- PROBLEM STATEMENT:
Search the material below for the string "calories" and copy each line where it appears.

- RAW DATA:

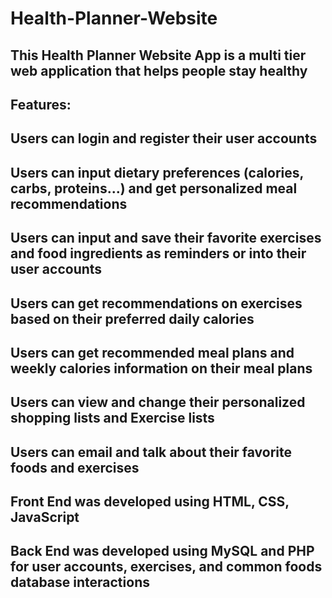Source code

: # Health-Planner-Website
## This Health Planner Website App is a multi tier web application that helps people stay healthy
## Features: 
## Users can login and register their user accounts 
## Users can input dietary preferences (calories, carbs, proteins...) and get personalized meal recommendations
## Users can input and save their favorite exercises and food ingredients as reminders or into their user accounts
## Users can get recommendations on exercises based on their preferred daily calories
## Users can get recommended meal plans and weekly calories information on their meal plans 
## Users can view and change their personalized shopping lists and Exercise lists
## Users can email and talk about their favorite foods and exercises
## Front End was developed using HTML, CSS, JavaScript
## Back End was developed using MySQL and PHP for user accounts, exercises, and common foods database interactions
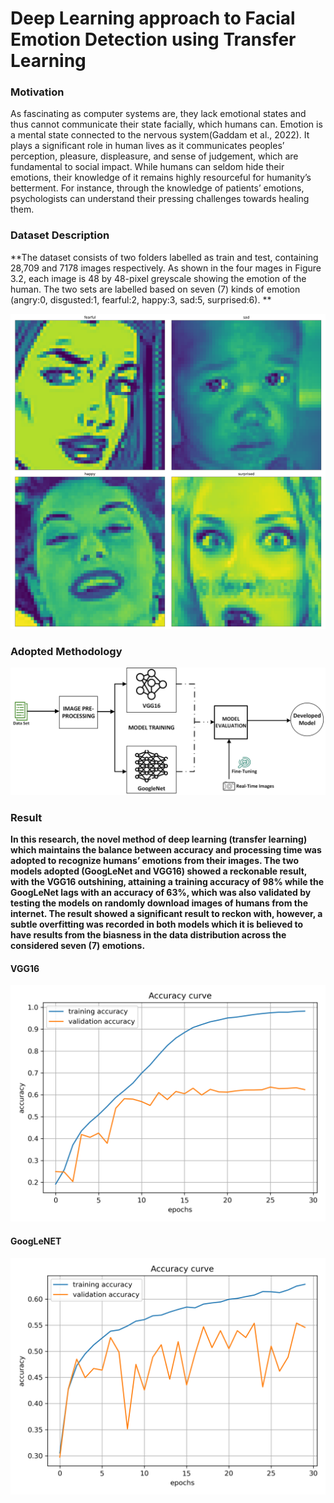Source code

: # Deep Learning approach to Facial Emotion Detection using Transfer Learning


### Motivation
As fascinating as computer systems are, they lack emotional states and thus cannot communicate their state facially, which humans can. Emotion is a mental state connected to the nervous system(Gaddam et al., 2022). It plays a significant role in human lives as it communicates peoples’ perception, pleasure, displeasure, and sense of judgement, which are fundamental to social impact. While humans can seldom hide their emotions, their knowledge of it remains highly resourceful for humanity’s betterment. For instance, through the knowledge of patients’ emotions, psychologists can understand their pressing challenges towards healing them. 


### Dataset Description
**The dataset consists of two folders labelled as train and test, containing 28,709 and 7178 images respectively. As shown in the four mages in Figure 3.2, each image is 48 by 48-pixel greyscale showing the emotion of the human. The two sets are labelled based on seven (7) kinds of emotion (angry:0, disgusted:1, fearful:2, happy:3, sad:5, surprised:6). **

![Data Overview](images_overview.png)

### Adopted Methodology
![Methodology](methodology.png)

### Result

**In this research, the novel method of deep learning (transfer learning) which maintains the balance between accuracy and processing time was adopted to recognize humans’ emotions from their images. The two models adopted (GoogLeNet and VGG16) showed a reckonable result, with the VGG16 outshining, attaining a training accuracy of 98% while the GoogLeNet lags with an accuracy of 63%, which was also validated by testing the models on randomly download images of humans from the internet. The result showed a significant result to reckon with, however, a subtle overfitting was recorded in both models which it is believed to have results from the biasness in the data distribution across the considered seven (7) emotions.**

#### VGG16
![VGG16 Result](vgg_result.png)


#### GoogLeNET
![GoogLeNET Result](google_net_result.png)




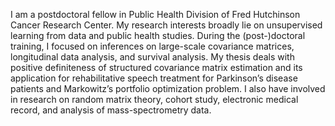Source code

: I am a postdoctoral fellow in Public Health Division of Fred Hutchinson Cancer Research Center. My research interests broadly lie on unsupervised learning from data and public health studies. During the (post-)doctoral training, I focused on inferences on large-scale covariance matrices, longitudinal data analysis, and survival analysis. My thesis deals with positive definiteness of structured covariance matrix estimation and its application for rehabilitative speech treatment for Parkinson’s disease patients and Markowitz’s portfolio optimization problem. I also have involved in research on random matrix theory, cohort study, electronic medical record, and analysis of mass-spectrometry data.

- RESULT OF THE EXERCISE:
## Users can input dietary preferences (calories, carbs, proteins...) and get personalized meal recommendations
## Users can get recommendations on exercises based on their preferred daily calories
## Users can get recommended meal plans and weekly calories information on their meal plans 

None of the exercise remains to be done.